Сам не знаю, как из меня вырвались эти слова. Как будто сами по себе. На самом деле, мне было очень страшно, колени дрожали и подкашивались.
– Не геройствуй, Антоша. Ты ничуть не похож на героя. Ни твой полосатый шарф, ни твои дурацкие круглые очки не делают тебя Гарри Поттером. Ты всего лишь обычный тюфяк, работающий в морге. У тебя вон в тридцать с лишним лет ни семьи, ни детей, ни друзей. Только трупы. Герои такими не бывают. Так что… Говори, где Жанна и разойдемся по-хорошему.
– Ты, видно, мало книг читала, Ева, – выговорил я, – иначе бы знала, что герои бывают разные. А вот злодеи все похожи. Знаешь, почему? Потому что в конечном итоге они проигрывают.
– Как ты красиво сказал! Слишком поэтично для санитара морга. Я бы с удовольствием посмотрела, на что ты способен в реальности, герой, да только времени совсем нет.

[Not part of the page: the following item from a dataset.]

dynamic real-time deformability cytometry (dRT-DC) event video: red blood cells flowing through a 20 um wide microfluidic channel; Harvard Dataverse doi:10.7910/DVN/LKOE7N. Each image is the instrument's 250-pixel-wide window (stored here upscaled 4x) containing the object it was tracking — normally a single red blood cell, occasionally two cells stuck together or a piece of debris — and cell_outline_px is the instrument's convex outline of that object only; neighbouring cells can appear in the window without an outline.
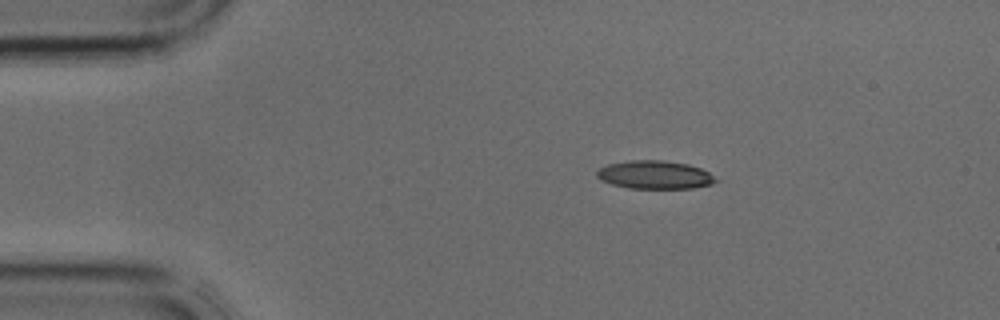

Ева вдруг выпрямилась, посмотрела на часы, скривила губы и быстро проговорила:
– Ладно, все. Поболтали и хватит. Время поджимает. Мне нужен Василиск. Только Жанна может привести к нему. Живо говори, где они оба, или я убью тебя, и ты отправишься в холодильник следом за своим дружком.

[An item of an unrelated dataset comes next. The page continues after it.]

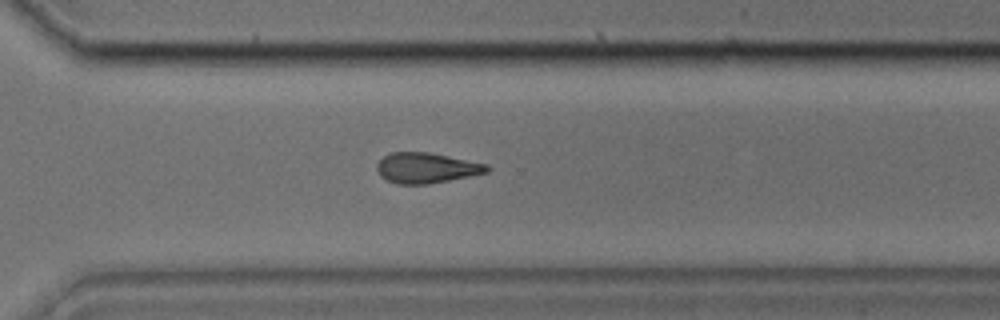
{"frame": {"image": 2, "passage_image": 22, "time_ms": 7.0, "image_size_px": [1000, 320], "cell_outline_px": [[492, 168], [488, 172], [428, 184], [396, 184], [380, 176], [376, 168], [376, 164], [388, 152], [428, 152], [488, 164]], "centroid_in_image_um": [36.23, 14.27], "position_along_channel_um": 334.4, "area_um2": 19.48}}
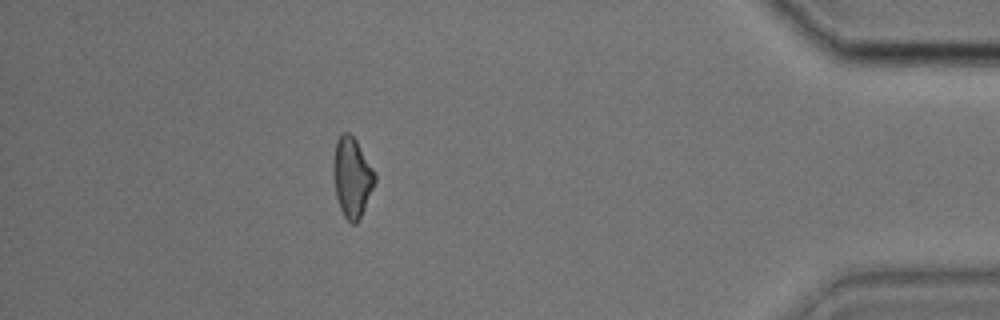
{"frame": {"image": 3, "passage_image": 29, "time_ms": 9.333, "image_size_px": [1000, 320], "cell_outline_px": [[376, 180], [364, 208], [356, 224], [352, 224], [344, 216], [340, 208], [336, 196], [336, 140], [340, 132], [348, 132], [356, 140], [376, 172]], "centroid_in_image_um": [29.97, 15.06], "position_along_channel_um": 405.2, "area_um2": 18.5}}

Я молчал, глядя Еве в глаза и ожидая самого худшего. “Только бы сразу умереть, только бы не мучиться! Не хочу, чтобы было больно!” – думал я. Мысли мои были далеко не геройские, но, уверен, и самые отважные храбрецы боялись перед лицом неминуемой смерти. Как тут не бояться? Я вдруг подумал, что благодарен Жанне за все, а главное – за то, что она внесла в мою жизнь смысл. Много лет я существовал без смысла и без цели. Жаль, я не успею сказать ей об этом.